ARBEITSANWEISUNG 1
Gib die Zeilen unter „Extrahierte Daten“ vollständig und wortgetreu zurück. Lass dabei die Bilder weg.

BEREITGESTELLTER TEXT
++++++++++

Aus einem der Nachbarabteile kommt Wanja. Er Ist etwas über 40 Jahre alt und fährt auf Arbeit nach Komsomolsk am Amur. Er war 1976 als Techniker auf der Olympiade In München und weiß genau, was es alles im Westen zu kaufen gibt. Er fragt laufend nach diesem und jenem, was ich ihm wohl vermachen könnte. Den Fotoapparat ? Filme? Blitzlicht ? Mit seiner Tochter, die 4 Jahre alt ist, kommt er immer zu Oljescha zum Spielen. Aber Oljescha kann die Kleine nicht leiden. Sie ist zu zänkisch und will ihm ständig alles Spielzeug wegnehmen. Ich wiederum mag den Vater nicht leiden.
Heute ist für meine Freunde im Coupe der letzte Tag. Zusammen gehen wir Ins Restaurant. Nein – ich darf nichts bezahlen, alles bezahlen sie, wie auch Igor schon immer die Vorstellungen im Video-Waggon bezahlt hat.
In Tschita zweigt die Bahnlinie nach China ab. Wir fahren weiter nach Osten, immer an der Südgrenze der Sowjetunion entlang. Ich packe noch geschwind Geschenke aus und dann in der Nacht, zwei Stunden hinter Tschita steigen sie aus. Oljescha brüllt wie am Spieß, er will nicht in den dicken, unförmigen Anzug und auch die zwei paar Handschuhe sind ihm ein Gräuel. Außerdem ist er mit der Zeit ganz durcheinander. Es geht alles sehr schnell.
Nur ein kleines Bahnwärterhäuschen steht hier, mitten in der Taiga. Oleg wird von seinen Arbeitskollegen abgeholt, dann wird es noch zwei Stunden mit dem Jeep durch den Wald gehen. Ihr Wohnwagen dort auf der Baustelle wird schon vorgeheizt sein, Igors wohl aber nicht, er wird heute Nacht bei Schwester und Schwager schlafen. Morgen dann werden sie, dick verpackt, auf Arbeit stehen. Weit, weit weg von daheim. Aber lgor z.B. wird hier etwa viermal soviel verdienen wie einst als Busfahrer auf der Krim. Über drei Jahre läuft der Arbeitsvertrag. Man wird es aushalten.

++++++++++

EXTRAHIERTE DATEN
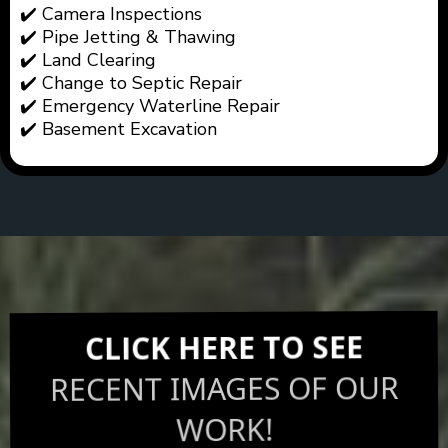
✔️ Camera Inspections
✔️ Pipe Jetting & Thawing
✔️ Land Clearing
✔️ Change to Septic Repair
✔️ Emergency Waterline Repair
✔️ Basement Excavation
CLICK HERE TO SEE
RECENT IMAGES OF OUR
WORK!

++++++++++

ARBEITSANWEISUNG 2
Nenne alle Personen, die im bereitgestellten Text mit Vornamen vorkommen.

ERGEBNIS 1
✔️ Camera Inspections
✔️ Pipe Jetting & Thawing
✔️ Land Clearing
✔️ Change to Septic Repair
✔️ Emergency Waterline Repair
✔️ Basement Excavation
CLICK HERE TO SEE
RECENT IMAGES OF OUR
WORK!

ERGEBNIS 2
Wanja, Oljescha, Igor, Oleg